Se ha cumplido el cuarto aniversario de la revolución tunecina, que algunos señalaron como el comienzo de una nueva ola de transiciones democráticas.
Muchas de las características de los regímenes no han desaparecido, al contrario, se han agravado a manos del radicalismo. En las manifestaciones del mundo árabe sucedidas entre 2010 y 2013, conocidas como «Primavera árabe», miles de personas salieron a las calles para exigir democracia y respeto a los derechos sociales.
La cadena de conflictos comenzó con la revolución tunecina en diciembre de 2010. Sin embargo, Noam Chomsky, célebre filósofo y activista estadounidense, considera que las protestas de octubre de 2010 en el Sahara Occidental fueron el punto de partida de las revueltas.

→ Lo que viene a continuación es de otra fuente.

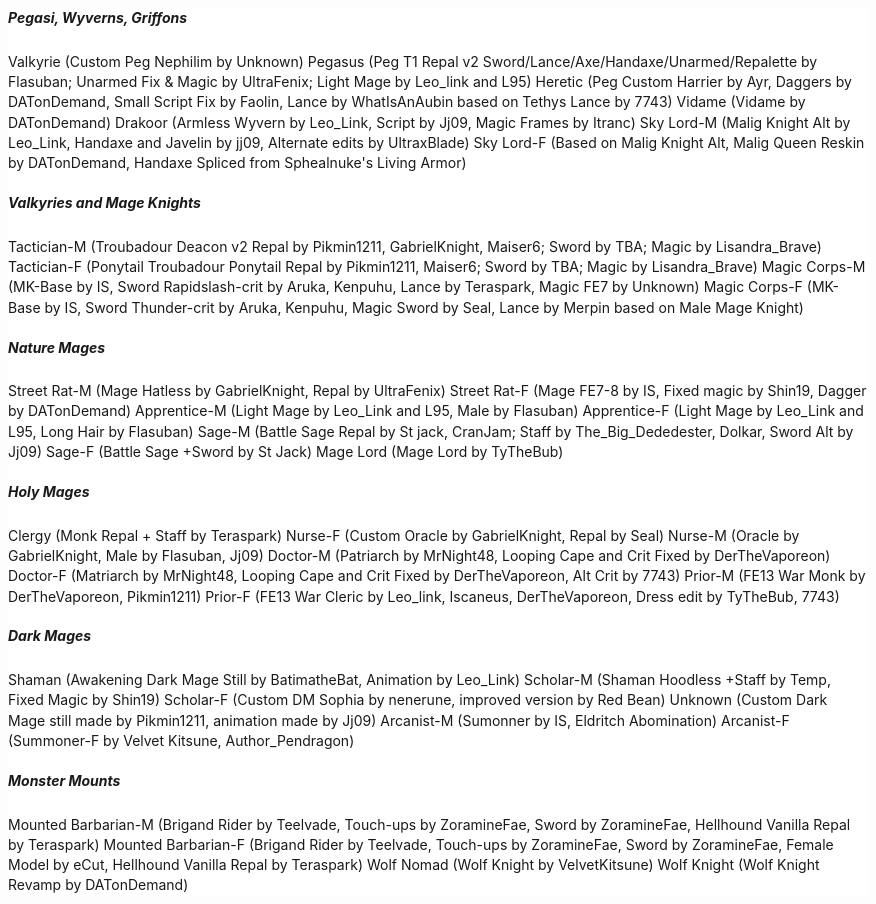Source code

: ##### Pegasi, Wyverns, Griffons
Valkyrie (Custom Peg Nephilim by Unknown)
Pegasus (Peg T1 Repal v2 Sword/Lance/Axe/Handaxe/Unarmed/Repalette by Flasuban; Unarmed Fix & Magic by UltraFenix; Light Mage by Leo_link and L95)
Heretic (Peg Custom Harrier by Ayr, Daggers by DATonDemand, Small Script Fix by Faolin, Lance by WhatIsAnAubin based on Tethys Lance by 7743)
Vidame (Vidame by DATonDemand)
Drakoor (Armless Wyvern by Leo_Link, Script by Jj09, Magic Frames by Itranc)
Sky Lord-M (Malig Knight Alt by Leo_Link, Handaxe and Javelin by jj09, Alternate edits by UltraxBlade)
Sky Lord-F (Based on Malig Knight Alt, Malig Queen Reskin by DATonDemand, Handaxe Spliced from Sphealnuke's Living Armor)

##### Valkyries and Mage Knights
Tactician-M (Troubadour Deacon v2 Repal by Pikmin1211, GabrielKnight, Maiser6; Sword by TBA; Magic by Lisandra_Brave)
Tactician-F (Ponytail Troubadour Ponytail Repal by Pikmin1211, Maiser6; Sword by TBA; Magic by Lisandra_Brave)
Magic Corps-M (MK-Base by IS, Sword Rapidslash-crit by Aruka, Kenpuhu, Lance by Teraspark, Magic FE7 by Unknown)
Magic Corps-F (MK-Base by IS, Sword Thunder-crit by Aruka, Kenpuhu, Magic Sword by Seal, Lance by Merpin based on Male Mage Knight)

##### Nature Mages
Street Rat-M (Mage Hatless by GabrielKnight, Repal by UltraFenix)
Street Rat-F (Mage FE7-8 by IS, Fixed magic by Shin19, Dagger by DATonDemand)
Apprentice-M (Light Mage by Leo_Link and L95, Male by Flasuban)
Apprentice-F (Light Mage by Leo_Link and L95, Long Hair by Flasuban)
Sage-M (Battle Sage Repal by St jack, CranJam; Staff by The_Big_Dededester, Dolkar, Sword Alt by Jj09)
Sage-F (Battle Sage +Sword by St Jack)
Mage Lord (Mage Lord by TyTheBub)

##### Holy Mages
Clergy (Monk Repal + Staff by Teraspark)
Nurse-F (Custom Oracle by GabrielKnight, Repal by Seal)
Nurse-M (Oracle by GabrielKnight, Male by Flasuban, Jj09)
Doctor-M (Patriarch by MrNight48, Looping Cape and Crit Fixed by DerTheVaporeon)
Doctor-F (Matriarch by MrNight48, Looping Cape and Crit Fixed by DerTheVaporeon, Alt Crit by 7743)
Prior-M (FE13 War Monk by DerTheVaporeon, Pikmin1211)
Prior-F (FE13 War Cleric by Leo_link, Iscaneus, DerTheVaporeon, Dress edit by TyTheBub, 7743)

##### Dark Mages
Shaman (Awakening Dark Mage Still by BatimatheBat, Animation by Leo_Link)
Scholar-M (Shaman Hoodless +Staff by Temp, Fixed Magic by Shin19)
Scholar-F (Custom DM Sophia by nenerune, improved version by Red Bean)
Unknown (Custom Dark Mage still made by Pikmin1211, animation made by Jj09)
Arcanist-M (Sumonner by IS, Eldritch Abomination)
Arcanist-F (Summoner-F by Velvet Kitsune, Author_Pendragon)

##### Monster Mounts
Mounted Barbarian-M (Brigand Rider by Teelvade, Touch-ups by ZoramineFae, Sword by ZoramineFae, Hellhound Vanilla Repal by Teraspark)
Mounted Barbarian-F (Brigand Rider by Teelvade, Touch-ups by ZoramineFae, Sword by ZoramineFae, Female Model by eCut, Hellhound Vanilla Repal by Teraspark)
Wolf Nomad (Wolf Knight by VelvetKitsune)
Wolf Knight (Wolf Knight Revamp by DATonDemand)
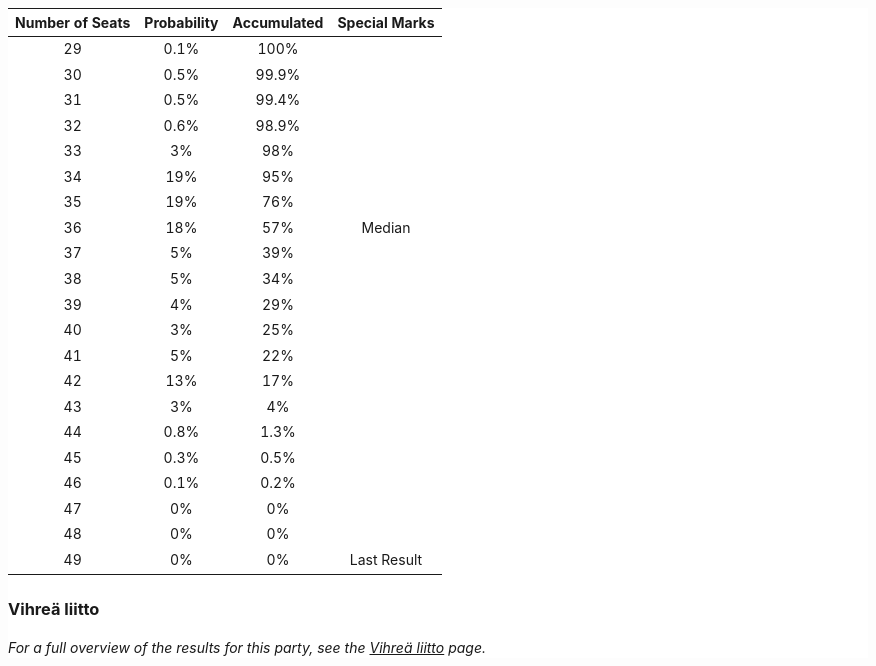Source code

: | Number of Seats | Probability | Accumulated | Special Marks |
|:---------------:|:-----------:|:-----------:|:-------------:|
| 29 | 0.1% | 100% |  |
| 30 | 0.5% | 99.9% |  |
| 31 | 0.5% | 99.4% |  |
| 32 | 0.6% | 98.9% |  |
| 33 | 3% | 98% |  |
| 34 | 19% | 95% |  |
| 35 | 19% | 76% |  |
| 36 | 18% | 57% | Median |
| 37 | 5% | 39% |  |
| 38 | 5% | 34% |  |
| 39 | 4% | 29% |  |
| 40 | 3% | 25% |  |
| 41 | 5% | 22% |  |
| 42 | 13% | 17% |  |
| 43 | 3% | 4% |  |
| 44 | 0.8% | 1.3% |  |
| 45 | 0.3% | 0.5% |  |
| 46 | 0.1% | 0.2% |  |
| 47 | 0% | 0% |  |
| 48 | 0% | 0% |  |
| 49 | 0% | 0% | Last Result |

### Vihreä liitto

*For a full overview of the results for this party, see the [Vihreä liitto](party-vihreäliitto.html) page.*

En un primer momento, la prensa occidental la denominó también como «revolución democrática árabe».
El creciente caos en los países árabes fue escenario que permitió la aparición del Estado Islámico. A seis años del inicio de La Primavera Árabe en la plaza Tahrir, aquella euforia democratizadora ha derivado en toda una confrontación. Pese a que existen voces que aún claman por aquéllos
ideales, la gran mayoría de los que se movilizaron han quedado en el camino. Muchos “Jaled Said” han muerto con la esperanza de que su país cambie.
En aquel diciembre de 2010, el suicido de Mohamed Bouazizi desencadenó la “revuelta de los jazmines”, que acabó con la era de Ben Ali en Túnez. Un país que había permanecido aparentemente estable en el convulso contexto magrebí. La extensión de aquellas protestas a Egipto, Siria, Yemen, Bahréin, Jordania, etcétera, abrieron la puerta a un auténtico ciclo revolucionario. Muchos lo vivieron con entusiasmo. Una ola de cambio que iba a sacudir las estructuras políticas y sociológicas de esta región, con una intensidad desconocida desde 1989.
Sin embargo, muchas de las características ancladas en aquellos regímenes que se pretendía barrer, no sólo no han desaparecido, sino que se han agravado en manos del radicalismo.
El lastre del imperialismo, la dependencia neocolonial de muchos de estos Estados y el papel del Islam en la articulación del poder, ha generado una mezcla explosiva. La fuerte crisis económica y el detonante tunecino alimentaron la espiral del conflicto. Tras los hechos del 11 de septiembre, deben añadirse las tensiones crecientes entre Occidente y el mundo musulmán, a través de conflictos irresueltos como el de Afganistán e Irak.
Ha habido voces que tratan de simplificar la política árabe como la disyuntiva entre la amenaza islamista o la tutela occidental de sus regímenes autoritarios. Especialmente visibles a través de las constantes amenazas terroristas o la tragedia de la inmigración en el Mediterráneo.
Sin embargo, aquella “primavera árabe” cuestionó la visión de las sociedades árabes, y su ciudadanía mostró al mundo el anhelo de libertad, así como su deseo de superar ese freno que supone para muchos la incompatibilidad entre Islam y democracia. Túnez, Egipto o Libia demostraron la magnitud de esta imperiosa necesidad de modernización.
Tras los vientos de cambio, las esperanzas de democracia para el mundo árabe han quedado ahogadas por la guerra, la desolación y el radicalismo. No triunfó ni la revolución ni la contrarrevolución, sino el terror. Sólo en Egipto, más de 60,000 encarcelamientos, torturas y desapariciones. Los hechos de Tahrir, contrariamente a lo que por entonces se proclamaba, han abierto las puertas al ascenso de los radicalismos en el mundo árabe de la mano del Estado Islámico en Siria e Irak.
A pesar a todo, aún existen voces que no cesan de recordar los principios que inspiraron aquella “primavera”. Mantienen la esperanza a pesar de reconocer que la involución ha sido aplastante. Y no sólo en el plano político, también la economía se ha vuelto dependiente de los petrodólares del Golfo Pérsico. La pobreza y la estigmatización han subrayado las diferencias sociales. El ejército y la policía ejercen una violencia impune, manteniendo así control asfixiante a través de las estructuras del Estado.
“Nadie puede predecir cuándo y cómo será el cambio. Habrá una nueva oleada cuando se desmorone la popularidad de Al Sisi y la gente se dé cuenta de que la policía no ha aprendido la lección de 2011”, afirma Abdelrahman Abul Futuh, uno de los protagonistas de la plaza Tahrir. Zahra, hermana del primer mártir, caído meses antes de la insurrección, asiente: “Estamos mucho peor que antes de la revolución, pero tenemos la obligación de tener esperanza”.
La transformación que parecía inevitable hace cuatro años se ha visto limitada por factores estructurales así como por unas élites opuestas al cambio.